Task statement.
Every line of the data below should be written out word for word.

───── Data section

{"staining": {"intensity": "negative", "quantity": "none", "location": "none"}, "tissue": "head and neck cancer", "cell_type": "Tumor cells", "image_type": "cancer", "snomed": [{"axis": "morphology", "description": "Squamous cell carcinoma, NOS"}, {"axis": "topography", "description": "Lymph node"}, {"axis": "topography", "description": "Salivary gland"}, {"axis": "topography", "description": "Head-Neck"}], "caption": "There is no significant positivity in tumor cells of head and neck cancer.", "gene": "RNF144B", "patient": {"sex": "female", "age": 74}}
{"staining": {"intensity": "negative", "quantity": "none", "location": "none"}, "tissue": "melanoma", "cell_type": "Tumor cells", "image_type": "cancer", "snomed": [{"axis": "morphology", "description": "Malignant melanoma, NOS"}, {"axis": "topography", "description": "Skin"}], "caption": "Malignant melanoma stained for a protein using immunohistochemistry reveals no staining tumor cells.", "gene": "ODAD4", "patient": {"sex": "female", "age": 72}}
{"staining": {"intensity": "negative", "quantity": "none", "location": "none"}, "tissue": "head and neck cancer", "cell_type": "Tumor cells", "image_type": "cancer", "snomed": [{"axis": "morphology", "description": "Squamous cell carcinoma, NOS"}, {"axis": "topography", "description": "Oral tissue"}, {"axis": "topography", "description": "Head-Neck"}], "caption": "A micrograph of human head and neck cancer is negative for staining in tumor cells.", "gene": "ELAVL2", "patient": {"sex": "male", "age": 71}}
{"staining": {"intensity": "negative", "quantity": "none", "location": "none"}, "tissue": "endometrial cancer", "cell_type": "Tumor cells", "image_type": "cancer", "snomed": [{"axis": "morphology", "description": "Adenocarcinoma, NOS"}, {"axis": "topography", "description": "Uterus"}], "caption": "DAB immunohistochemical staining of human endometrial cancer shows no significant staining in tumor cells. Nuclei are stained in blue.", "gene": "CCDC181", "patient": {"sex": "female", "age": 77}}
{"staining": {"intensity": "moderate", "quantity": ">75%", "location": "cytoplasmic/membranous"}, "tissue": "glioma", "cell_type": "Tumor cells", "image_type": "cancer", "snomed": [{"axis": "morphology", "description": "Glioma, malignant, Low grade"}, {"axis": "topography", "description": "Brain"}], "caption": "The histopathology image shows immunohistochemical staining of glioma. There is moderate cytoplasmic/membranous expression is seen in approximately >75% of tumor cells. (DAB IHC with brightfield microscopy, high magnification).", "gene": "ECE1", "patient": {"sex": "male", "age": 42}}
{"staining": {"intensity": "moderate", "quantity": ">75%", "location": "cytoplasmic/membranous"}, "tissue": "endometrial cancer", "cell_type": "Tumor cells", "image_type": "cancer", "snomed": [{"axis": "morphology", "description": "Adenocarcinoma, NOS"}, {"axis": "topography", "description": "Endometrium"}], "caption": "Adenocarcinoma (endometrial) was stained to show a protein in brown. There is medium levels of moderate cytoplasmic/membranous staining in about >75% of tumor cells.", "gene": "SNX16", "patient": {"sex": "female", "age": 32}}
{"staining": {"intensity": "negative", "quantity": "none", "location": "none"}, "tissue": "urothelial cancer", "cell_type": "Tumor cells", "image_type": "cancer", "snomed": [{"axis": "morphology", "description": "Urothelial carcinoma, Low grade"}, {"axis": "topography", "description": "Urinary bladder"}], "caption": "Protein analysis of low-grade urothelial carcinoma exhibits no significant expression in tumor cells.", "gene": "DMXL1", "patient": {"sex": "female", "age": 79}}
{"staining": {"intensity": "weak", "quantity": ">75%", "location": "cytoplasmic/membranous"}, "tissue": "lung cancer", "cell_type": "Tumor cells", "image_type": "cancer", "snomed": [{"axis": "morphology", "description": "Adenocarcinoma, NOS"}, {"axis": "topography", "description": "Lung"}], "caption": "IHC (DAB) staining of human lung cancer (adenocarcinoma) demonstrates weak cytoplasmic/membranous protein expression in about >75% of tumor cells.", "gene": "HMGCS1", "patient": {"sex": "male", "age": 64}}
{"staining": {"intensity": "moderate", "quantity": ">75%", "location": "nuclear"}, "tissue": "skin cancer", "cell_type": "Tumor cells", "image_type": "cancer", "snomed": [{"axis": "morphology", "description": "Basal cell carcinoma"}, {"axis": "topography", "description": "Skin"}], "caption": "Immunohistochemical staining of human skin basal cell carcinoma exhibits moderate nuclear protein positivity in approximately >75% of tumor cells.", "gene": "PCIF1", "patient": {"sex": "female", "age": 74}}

──────────

Written response.
{"staining": {"intensity": "negative", "quantity": "none", "location": "none"}, "tissue": "head and neck cancer", "cell_type": "Tumor cells", "image_type": "cancer", "snomed": [{"axis": "morphology", "description": "Squamous cell carcinoma, NOS"}, {"axis": "topography", "description": "Lymph node"}, {"axis": "topography", "description": "Salivary gland"}, {"axis": "topography", "description": "Head-Neck"}], "caption": "There is no significant positivity in tumor cells of head and neck cancer.", "gene": "RNF144B", "patient": {"sex": "female", "age": 74}}
{"staining": {"intensity": "negative", "quantity": "none", "location": "none"}, "tissue": "melanoma", "cell_type": "Tumor cells", "image_type": "cancer", "snomed": [{"axis": "morphology", "description": "Malignant melanoma, NOS"}, {"axis": "topography", "description": "Skin"}], "caption": "Malignant melanoma stained for a protein using immunohistochemistry reveals no staining tumor cells.", "gene": "ODAD4", "patient": {"sex": "female", "age": 72}}
{"staining": {"intensity": "negative", "quantity": "none", "location": "none"}, "tissue": "head and neck cancer", "cell_type": "Tumor cells", "image_type": "cancer", "snomed": [{"axis": "morphology", "description": "Squamous cell carcinoma, NOS"}, {"axis": "topography", "description": "Oral tissue"}, {"axis": "topography", "description": "Head-Neck"}], "caption": "A micrograph of human head and neck cancer is negative for staining in tumor cells.", "gene": "ELAVL2", "patient": {"sex": "male", "age": 71}}
{"staining": {"intensity": "negative", "quantity": "none", "location": "none"}, "tissue": "endometrial cancer", "cell_type": "Tumor cells", "image_type": "cancer", "snomed": [{"axis": "morphology", "description": "Adenocarcinoma, NOS"}, {"axis": "topography", "description": "Uterus"}], "caption": "DAB immunohistochemical staining of human endometrial cancer shows no significant staining in tumor cells. Nuclei are stained in blue.", "gene": "CCDC181", "patient": {"sex": "female", "age": 77}}
{"staining": {"intensity": "moderate", "quantity": ">75%", "location": "cytoplasmic/membranous"}, "tissue": "glioma", "cell_type": "Tumor cells", "image_type": "cancer", "snomed": [{"axis": "morphology", "description": "Glioma, malignant, Low grade"}, {"axis": "topography", "description": "Brain"}], "caption": "The histopathology image shows immunohistochemical staining of glioma. There is moderate cytoplasmic/membranous expression is seen in approximately >75% of tumor cells. (DAB IHC with brightfield microscopy, high magnification).", "gene": "ECE1", "patient": {"sex": "male", "age": 42}}
{"staining": {"intensity": "moderate", "quantity": ">75%", "location": "cytoplasmic/membranous"}, "tissue": "endometrial cancer", "cell_type": "Tumor cells", "image_type": "cancer", "snomed": [{"axis": "morphology", "description": "Adenocarcinoma, NOS"}, {"axis": "topography", "description": "Endometrium"}], "caption": "Adenocarcinoma (endometrial) was stained to show a protein in brown. There is medium levels of moderate cytoplasmic/membranous staining in about >75% of tumor cells.", "gene": "SNX16", "patient": {"sex": "female", "age": 32}}
{"staining": {"intensity": "negative", "quantity": "none", "location": "none"}, "tissue": "urothelial cancer", "cell_type": "Tumor cells", "image_type": "cancer", "snomed": [{"axis": "morphology", "description": "Urothelial carcinoma, Low grade"}, {"axis": "topography", "description": "Urinary bladder"}], "caption": "Protein analysis of low-grade urothelial carcinoma exhibits no significant expression in tumor cells.", "gene": "DMXL1", "patient": {"sex": "female", "age": 79}}
{"staining": {"intensity": "weak", "quantity": ">75%", "location": "cytoplasmic/membranous"}, "tissue": "lung cancer", "cell_type": "Tumor cells", "image_type": "cancer", "snomed": [{"axis": "morphology", "description": "Adenocarcinoma, NOS"}, {"axis": "topography", "description": "Lung"}], "caption": "IHC (DAB) staining of human lung cancer (adenocarcinoma) demonstrates weak cytoplasmic/membranous protein expression in about >75% of tumor cells.", "gene": "HMGCS1", "patient": {"sex": "male", "age": 64}}
{"staining": {"intensity": "moderate", "quantity": ">75%", "location": "nuclear"}, "tissue": "skin cancer", "cell_type": "Tumor cells", "image_type": "cancer", "snomed": [{"axis": "morphology", "description": "Basal cell carcinoma"}, {"axis": "topography", "description": "Skin"}], "caption": "Immunohistochemical staining of human skin basal cell carcinoma exhibits moderate nuclear protein positivity in approximately >75% of tumor cells.", "gene": "PCIF1", "patient": {"sex": "female", "age": 74}}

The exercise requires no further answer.